What was the Inland Empire is now one of the most desolate and empty places in the 49th state.
Times change. People change. Cultures change. The climate changes. And the weather, well, the weather constantly changes.
April showers?
What March portends for April is hard to say. Forget the old proverb about how “March comes in like a lion and goes out like a lamb.”
That might apply in some other state, but in the country’s northernmost province the late singer-songwriter Johnny Horton was closer to the mark with a tune titled “When It’s Springtime in Alaska (It’s Forty Below).”
With the Arctic oscillation trending positive, he writes, “the two regions most likely to experience troughing and relatively cold temperatures in mid-March and into the foreseeable future are Western Asia and western North America.
“There is still a chance of winter to cling on for dear life across North America more so than Eurasia. A strong polar vortex (PV) favors cold air pooling across the North American Arctic that could overspread much of Canada and even make it into the Eastern U.S. especially if there is even a minor disruption of the PV.”
This will come as good news to some Alaskans and bad to others.
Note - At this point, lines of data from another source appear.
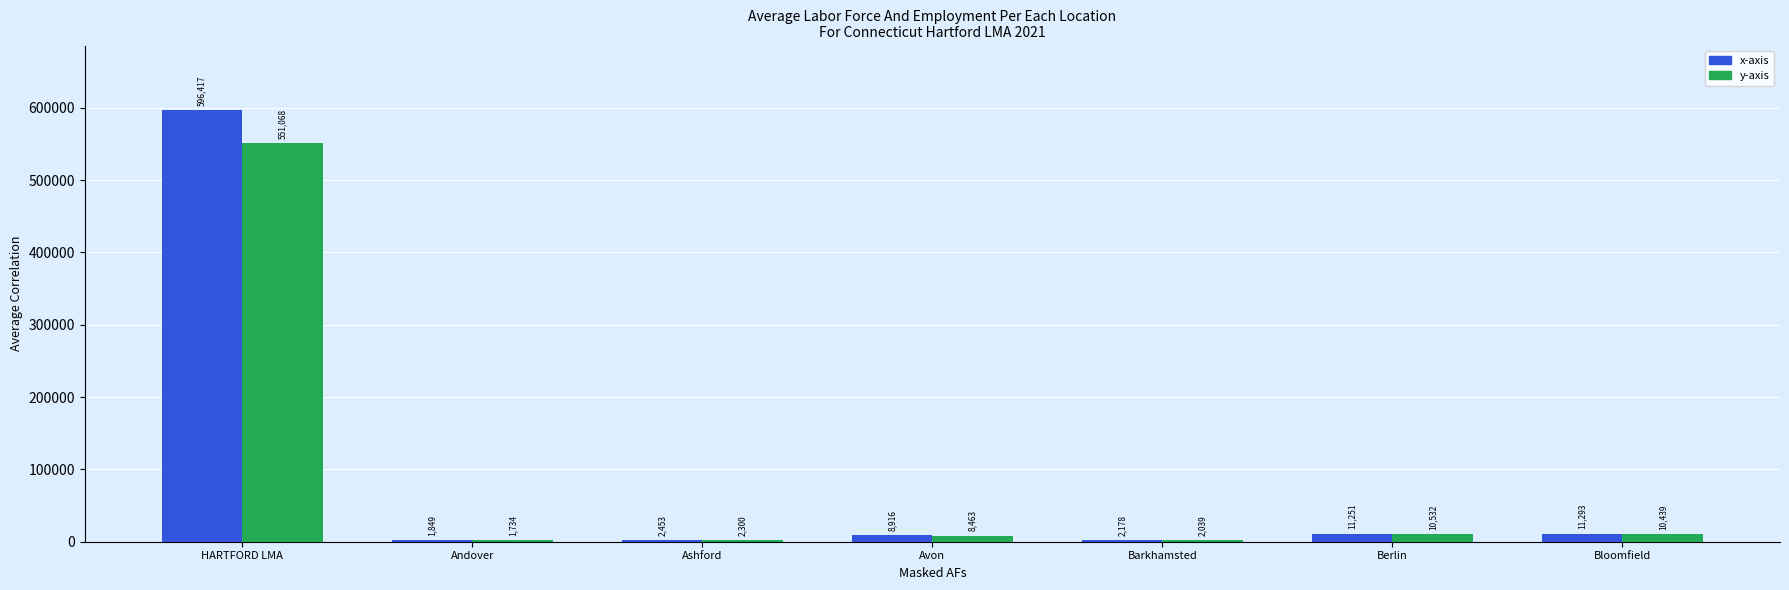

Is the value of y-axis at Bloomfield greater than the value of x-axis at Ashford?

Yes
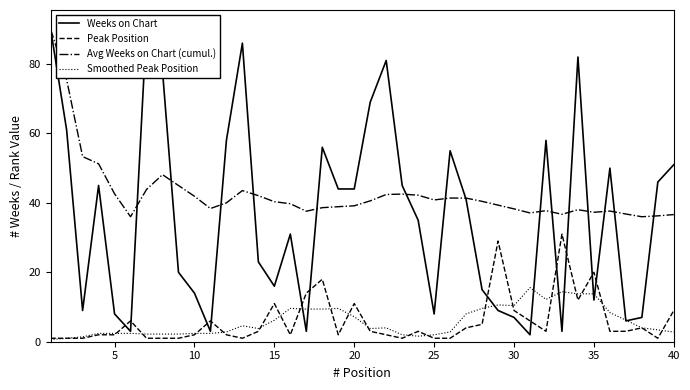

Which series has the largest range (max minus min)?

Weeks on Chart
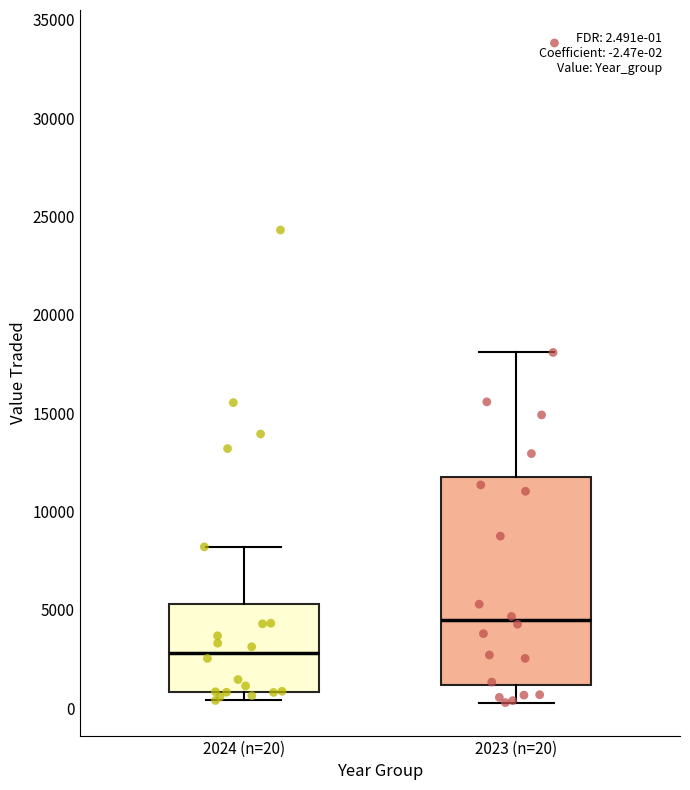

Which box is the tallest, from its lower edge to its upper edge?

2023 (n=20)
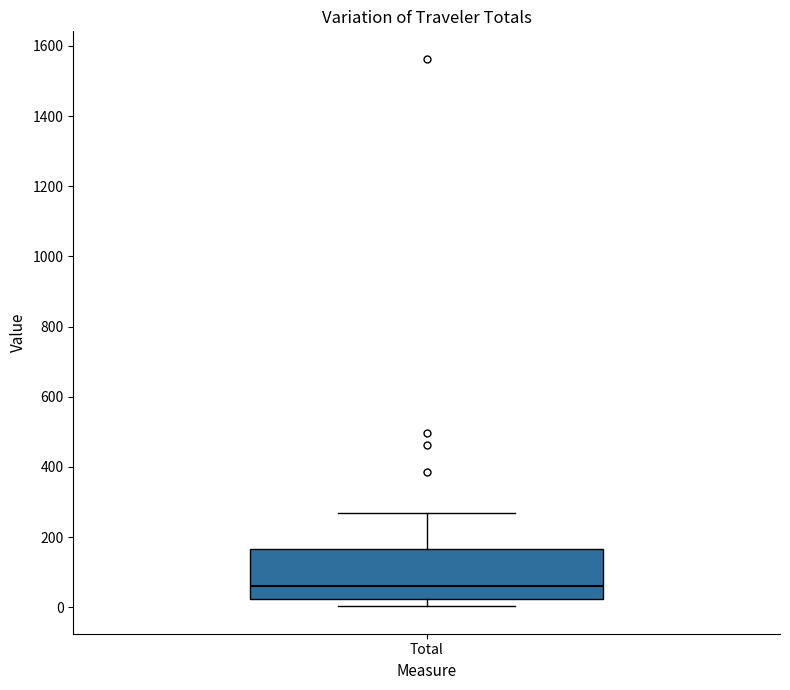

Transcribe this box plot: give where the median line is, the range the box spans, and where the two whiskers end, as read against the y-axis. The values are not printed on the chart, so give them approximately, as read against the axis.

median 60, box 20 to 160, whiskers 0 to 260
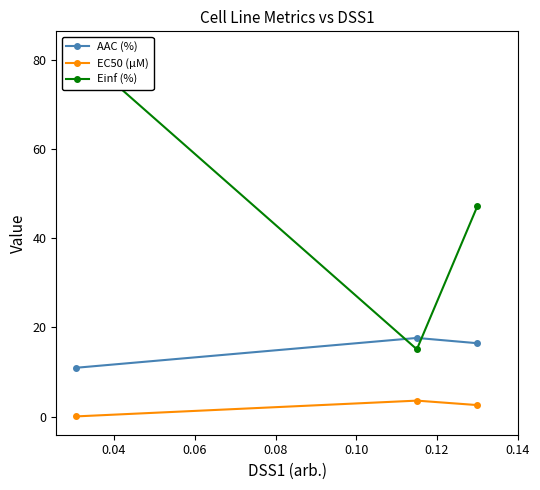

How many lines are shown in the chart?

3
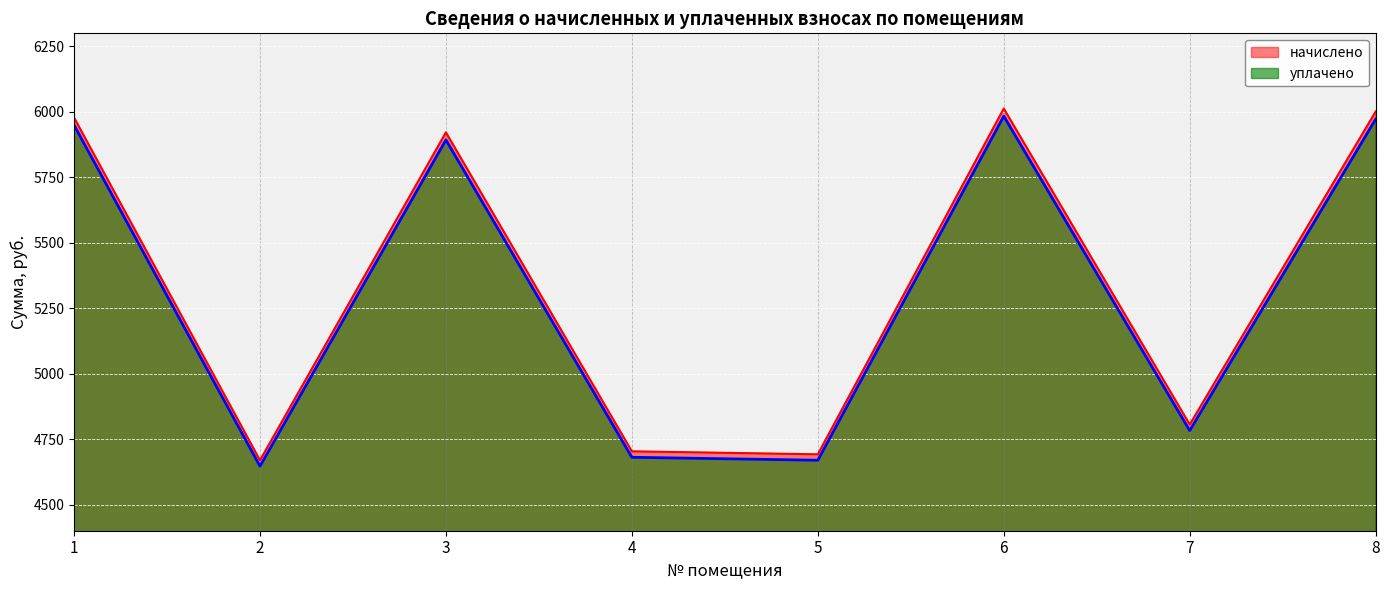

What is the difference between the maximum and minimum values in the уплачено series?

1337.3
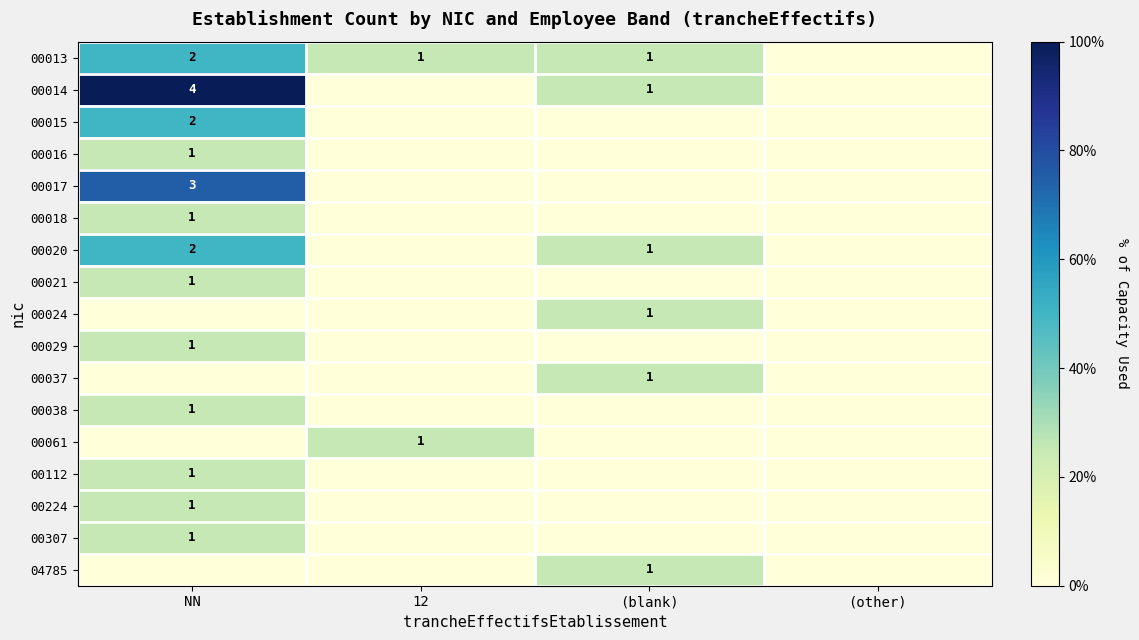

The 00024 series shows 0 at (blank). True or false?

False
Snow fun season is a double entendre.
Warm weather lovers have about had it with snow, cold and dark by now. But in much of the state, March and April are the peak of the backcountry snowmachine, fat bike and ski seasons.
After the state ordered a closure of all but essential businesses in March of last year to slow the spread of COVID-19, Alaskans swarmed to the Knik River north of Anchorage and the head of Turnagain Arm east of the city to take advantage of winter-only trails leading to the edges of the Knik, Portage, Skookum and Spencer glaciers.
There were no reported clusters of infections associated with outdoor recreation in the state. In fact, from March through mid-May of 2020, fewer than 400 COVID-19 cases were reported in the entire state. According to the Worldometer tracker, there were nearly as many cases reported on Oct. 24 as the second-wave of the pandemic was starting to peak in Alaska, and by the next day, the daily count of new cases was over 500.
Alaska infections hit their pandemic-long high in early December and have slowly been declining since, but the risk of infection remains higher than last year at this time with about 125 new infections reported daily compared to the year-ago peak of 15 during the first week of April.
State advice on how to avoid infection is thus more pertinent now than it was then:
- Travel alone or with family – no carpooling – to wherever it is you plan to recreate.
- Make no stops along the way that bring you in contact with other people.
- And maintain social distancing – a separation of at least six feet – from others once you park your motor vehicle and head out.
And take proper gear. Springtime in Gulf Coast Alaska doesn’t go to 40 below, but it can get cold enough to cause hypothermia or frostbite.